> DATASET EXTRACT:
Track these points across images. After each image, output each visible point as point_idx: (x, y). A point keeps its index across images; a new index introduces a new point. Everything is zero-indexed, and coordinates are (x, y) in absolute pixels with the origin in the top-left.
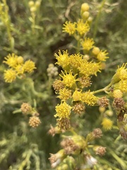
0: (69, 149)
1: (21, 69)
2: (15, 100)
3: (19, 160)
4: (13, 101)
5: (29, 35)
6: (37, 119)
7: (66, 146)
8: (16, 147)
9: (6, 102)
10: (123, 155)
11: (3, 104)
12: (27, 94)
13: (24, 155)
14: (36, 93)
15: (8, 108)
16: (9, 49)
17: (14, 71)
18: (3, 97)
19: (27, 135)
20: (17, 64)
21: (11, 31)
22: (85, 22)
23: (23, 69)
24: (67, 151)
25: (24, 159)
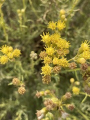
0: (50, 106)
1: (11, 55)
2: (10, 76)
3: (13, 117)
4: (8, 77)
5: (18, 31)
6: (24, 88)
7: (48, 104)
8: (11, 109)
9: (4, 77)
10: (87, 112)
11: (2, 79)
12: (17, 72)
13: (17, 114)
14: (24, 71)
15: (5, 82)
16: (4, 42)
17: (7, 57)
18: (2, 74)
19: (19, 100)
20: (9, 52)
21: (6, 30)
22: (62, 22)
23: (12, 55)
24: (48, 108)
25: (17, 116)
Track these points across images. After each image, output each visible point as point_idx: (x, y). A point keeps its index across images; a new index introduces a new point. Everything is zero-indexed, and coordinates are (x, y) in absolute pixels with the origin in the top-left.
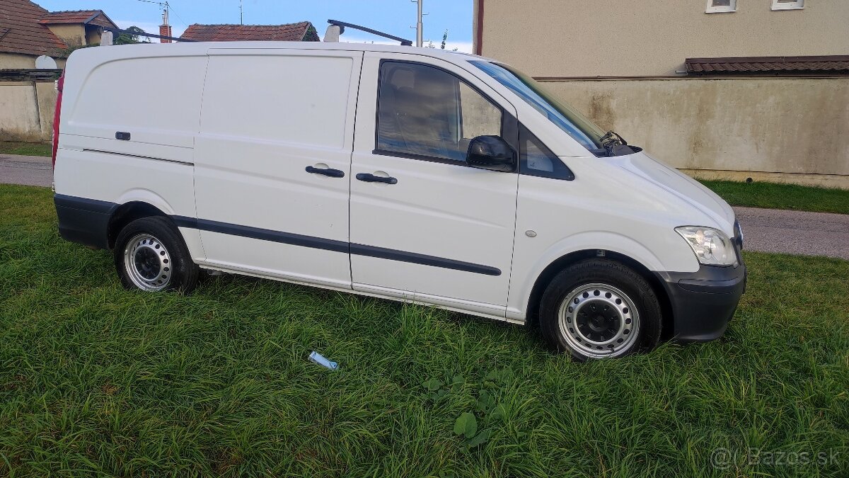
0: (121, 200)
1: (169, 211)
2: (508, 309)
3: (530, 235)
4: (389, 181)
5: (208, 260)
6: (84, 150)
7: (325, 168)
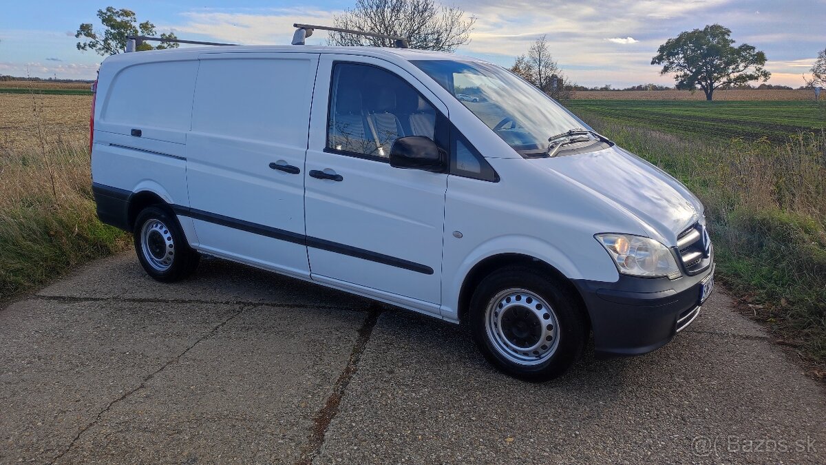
0: (136, 189)
1: (170, 200)
2: (442, 307)
3: (458, 235)
4: (337, 178)
5: (201, 246)
6: (111, 144)
7: (285, 165)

> WORK REQUIRED: The required answer is the exact run of lines above starting at the line with "8: (16, 147)" and ending at the line with "24: (67, 151)", with both ends present.

> RESPONSE:
8: (16, 147)
9: (6, 102)
10: (123, 155)
11: (3, 104)
12: (27, 94)
13: (24, 155)
14: (36, 93)
15: (8, 108)
16: (9, 49)
17: (14, 71)
18: (3, 97)
19: (27, 135)
20: (17, 64)
21: (11, 31)
22: (85, 22)
23: (23, 69)
24: (67, 151)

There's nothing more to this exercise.